## DOCUMENT EXCERPT:
--- --- ---

Hughes, an African American, became a well known poet, novelist, journalist, and

playwright. During the Harlem Renaissance, Langston Hughes gained fame and respect for his ability to express the Black American experiences in his works. Langston Hughes was one of the most original and versatile of the twentieth Ð'- century black writers. Influenced by Laurence Dunbar, Carl Dandburg, and his grandmother Carrie Mercer Langston Hughes, Langston Hughes began writing creatively while he was still a young boy (Barksdale 14).

Born in Joplin Missouri, Langston Hughes lived with both his parents until they separated. Because his father immigrated to Mexico and his mother was often away, Hughes was

brought up in Lawrence, Kansas, by his grandmother Mary Langston. Her second husband

(Hughes's grandfather) was a fierce abolitionist. She helped Hughes to see the cause of social

justice. Although she told him wonderful stories about Frederick Douglas and Sojourner Truth and took him to hear Booker T. Washington, Langston did not get all the attention he needed. Furthermore, Hughes felt hurt by both his parents and was unable to understand why he was not allowed to live with either of them. These feelings of rejection caused him to grow up very insecure and unsure of himself. Because his childhood was a lonely time, he fought the loneliness by reading.

--- --- ---

## DATA LISTING:
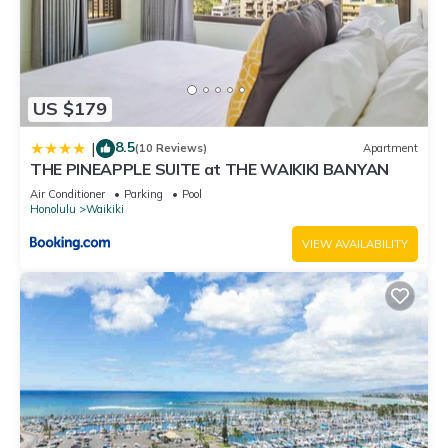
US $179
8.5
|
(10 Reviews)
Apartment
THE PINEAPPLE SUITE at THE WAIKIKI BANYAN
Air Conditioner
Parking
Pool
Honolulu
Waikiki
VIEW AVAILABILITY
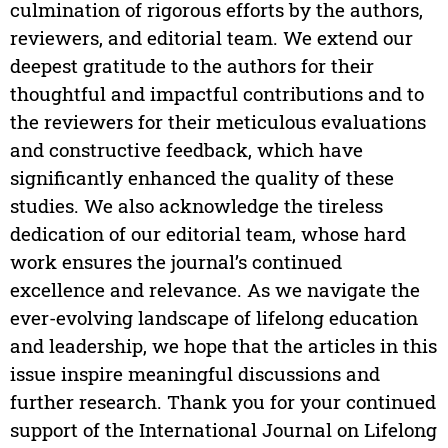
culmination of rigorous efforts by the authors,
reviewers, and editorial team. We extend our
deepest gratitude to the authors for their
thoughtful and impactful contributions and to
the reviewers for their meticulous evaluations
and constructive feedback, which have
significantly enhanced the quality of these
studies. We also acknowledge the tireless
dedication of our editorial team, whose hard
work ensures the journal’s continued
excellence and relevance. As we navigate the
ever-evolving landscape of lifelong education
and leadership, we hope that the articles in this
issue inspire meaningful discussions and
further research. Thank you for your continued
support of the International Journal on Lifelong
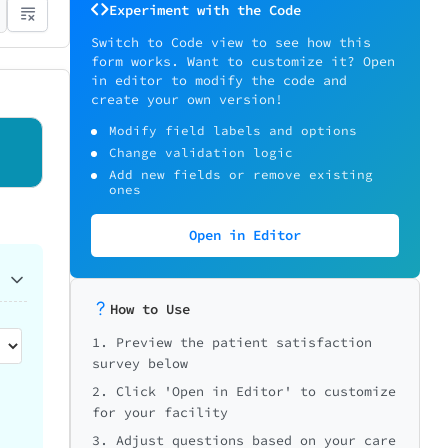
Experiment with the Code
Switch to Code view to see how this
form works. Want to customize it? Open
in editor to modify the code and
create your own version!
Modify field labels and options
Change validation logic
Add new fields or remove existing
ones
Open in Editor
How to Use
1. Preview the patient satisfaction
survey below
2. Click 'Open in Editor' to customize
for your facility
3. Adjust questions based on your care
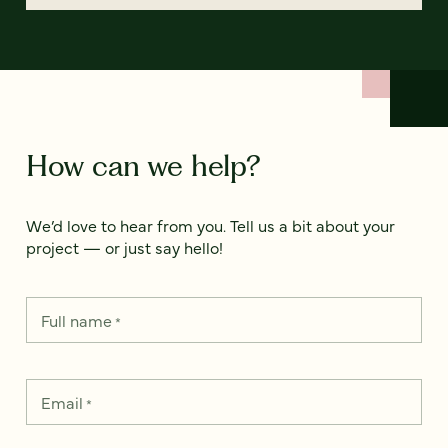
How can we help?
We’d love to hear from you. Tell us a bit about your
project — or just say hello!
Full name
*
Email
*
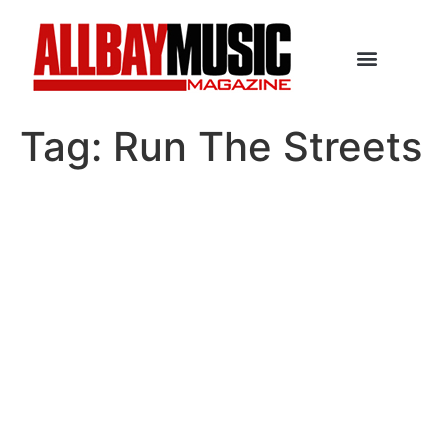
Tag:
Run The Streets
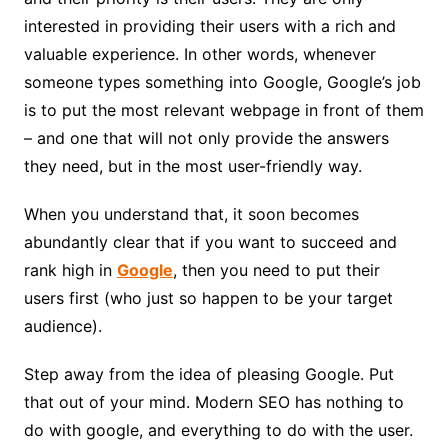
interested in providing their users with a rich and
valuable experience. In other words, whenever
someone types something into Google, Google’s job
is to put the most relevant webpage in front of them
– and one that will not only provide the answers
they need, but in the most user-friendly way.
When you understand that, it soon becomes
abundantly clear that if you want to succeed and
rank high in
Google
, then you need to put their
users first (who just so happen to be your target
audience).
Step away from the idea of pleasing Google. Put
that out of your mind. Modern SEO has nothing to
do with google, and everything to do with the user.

--- --- ---

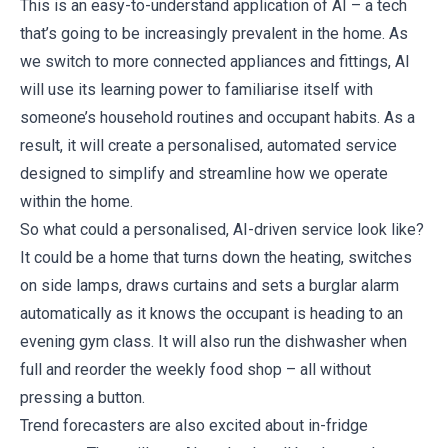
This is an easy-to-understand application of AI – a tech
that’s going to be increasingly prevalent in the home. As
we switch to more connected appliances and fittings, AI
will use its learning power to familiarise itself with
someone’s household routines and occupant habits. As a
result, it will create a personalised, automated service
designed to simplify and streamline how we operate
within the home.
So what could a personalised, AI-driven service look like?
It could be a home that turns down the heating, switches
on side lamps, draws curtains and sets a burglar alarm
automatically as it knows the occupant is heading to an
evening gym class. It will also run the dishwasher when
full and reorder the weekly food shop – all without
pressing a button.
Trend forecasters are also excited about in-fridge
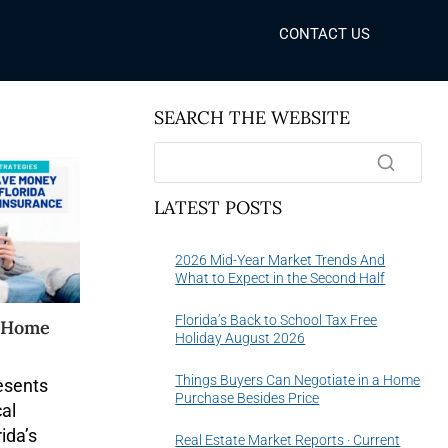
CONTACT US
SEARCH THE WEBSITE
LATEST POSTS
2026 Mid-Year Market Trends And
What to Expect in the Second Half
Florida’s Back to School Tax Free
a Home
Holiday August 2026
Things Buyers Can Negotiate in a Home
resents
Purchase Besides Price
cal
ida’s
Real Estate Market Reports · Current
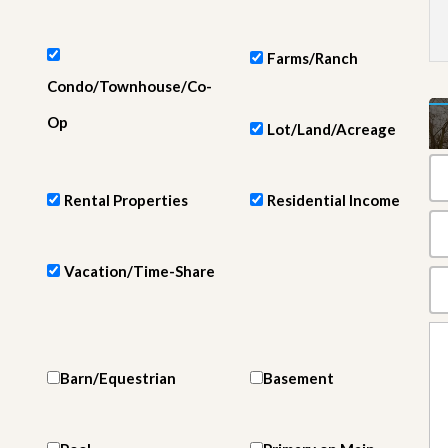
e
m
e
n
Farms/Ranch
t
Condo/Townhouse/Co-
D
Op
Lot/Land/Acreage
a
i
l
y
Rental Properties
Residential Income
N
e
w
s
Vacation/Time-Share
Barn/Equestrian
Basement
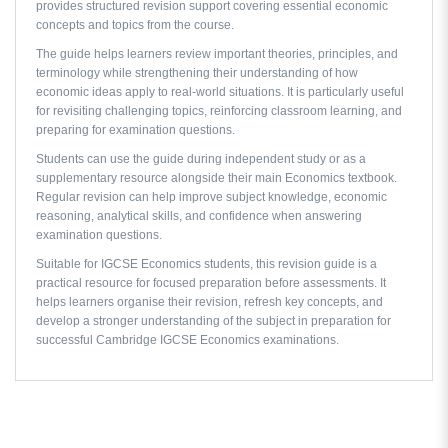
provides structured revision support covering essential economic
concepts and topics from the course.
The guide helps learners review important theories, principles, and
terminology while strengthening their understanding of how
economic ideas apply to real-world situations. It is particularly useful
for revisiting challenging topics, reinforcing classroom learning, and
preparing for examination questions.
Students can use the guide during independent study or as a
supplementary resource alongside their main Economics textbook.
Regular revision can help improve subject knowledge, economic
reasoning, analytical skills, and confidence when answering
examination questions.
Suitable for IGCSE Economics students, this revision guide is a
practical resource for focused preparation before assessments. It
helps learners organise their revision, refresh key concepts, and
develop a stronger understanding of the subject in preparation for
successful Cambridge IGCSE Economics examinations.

--- --- ---

Please answer from the excerpt about Langston Hughes: in what town and state was he brought up?

## SOLUTION FOR THIS PROBLEM:
Lawrence, Kansas